Mas vocês podem perguntar “Oh palerma, não haverá razão para isso acontecer? Não estás a exagerar um bocado?”
Não, não estou! Pensem no passado mais distante, e nos últimos anos. Recordem-se de quando os jogos eram apenas comprados num suporte físico comparado com as compras digitais, Lembrem-se duma altura em que a internet não era tão prática e nós não podíamos fazer actualizações a torto e a direito. Nessa altura nostálgica, os jogos saiam completos. Não havia cá saírem mais ou menos feitos, ou eram um jogo ou não! E uns até tinham falhas e outros eram uma bela porcaria (sim estou a olhar para ti Superman 64), nenhum era perfeito mas eram completos. Quando comprava um jogo, era um jogo, inteiro. Não comprava uma introdução mal feita. E depois tinha que esperar que me enviassem o resto por correio para jogar a maior parte. Porque depois tinha que comprar o final, em duas ou três partes.

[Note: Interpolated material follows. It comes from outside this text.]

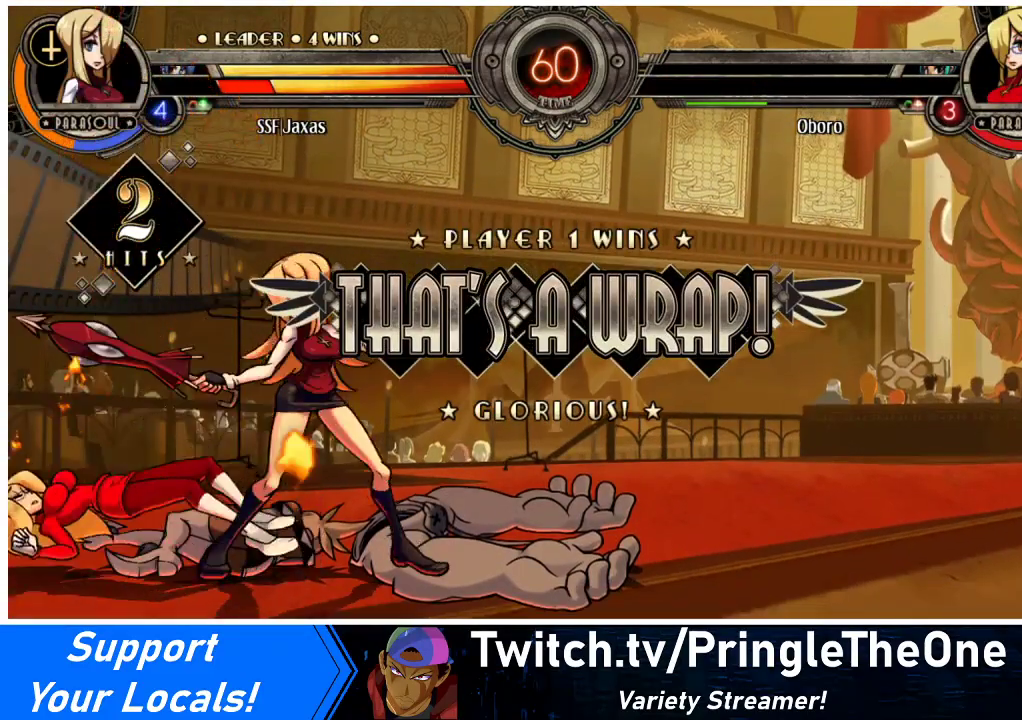
{"buttons": ["CROSS"], "events": [[200, "CROSS", "down"], [300, "CROSS", "up"], [333, "CROSS", "down"], [400, "CROSS", "up"], [500, "CROSS", "down"]]}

Não vou dizer que todos nós já passamos por algo assim, (porque não faço ideia qual é a experiência de vida de cada um dos leitores do Rubber), mas posso dizer que a maioria está ou esteve numa relação em algum ponto da sua vida. E relações são complicadas, por melhores que sejam. E no fundo, nós os jogadores estamos numa relação com os estúdios e distribuidoras e como em algumas cometemos erros, mas o pior não é cometer erros, é repeti-los. Nós é que somos os culpados disto tanto como eles. A culpa nunca morre sozinha, e numa relação, especialmente nas partes más a culpa é dos dois (e aqui falo de experiência própria). No inicio há coisas que deixamos passar porque nem ligamos, achamos engraçado e tal, e há coisas que nos incomodam mas nós vamos aguentando porque gostamos daquela pessoa, gostamos do que ela nos dá e deixamos as coisas acontecerem, apesar de não nos agradar totalmente, não dizemos nada, vamos engolindo em seco e deixando andar, até ao dia, o dia em que é tarde demais e está tão entrosado na nossa vida que não conhecemos outra realidade, numa espécie de síndrome de Estocolmo em que nós não só aceitamos como gostamos desta realidade. Mas é só até ao outro dia, o dia em que nós pensamos: “*inserir palavra que não pode ser publicada*! Para mim chega! ACABOU!” E saímos porta fora, sem nunca mais olhar para trás.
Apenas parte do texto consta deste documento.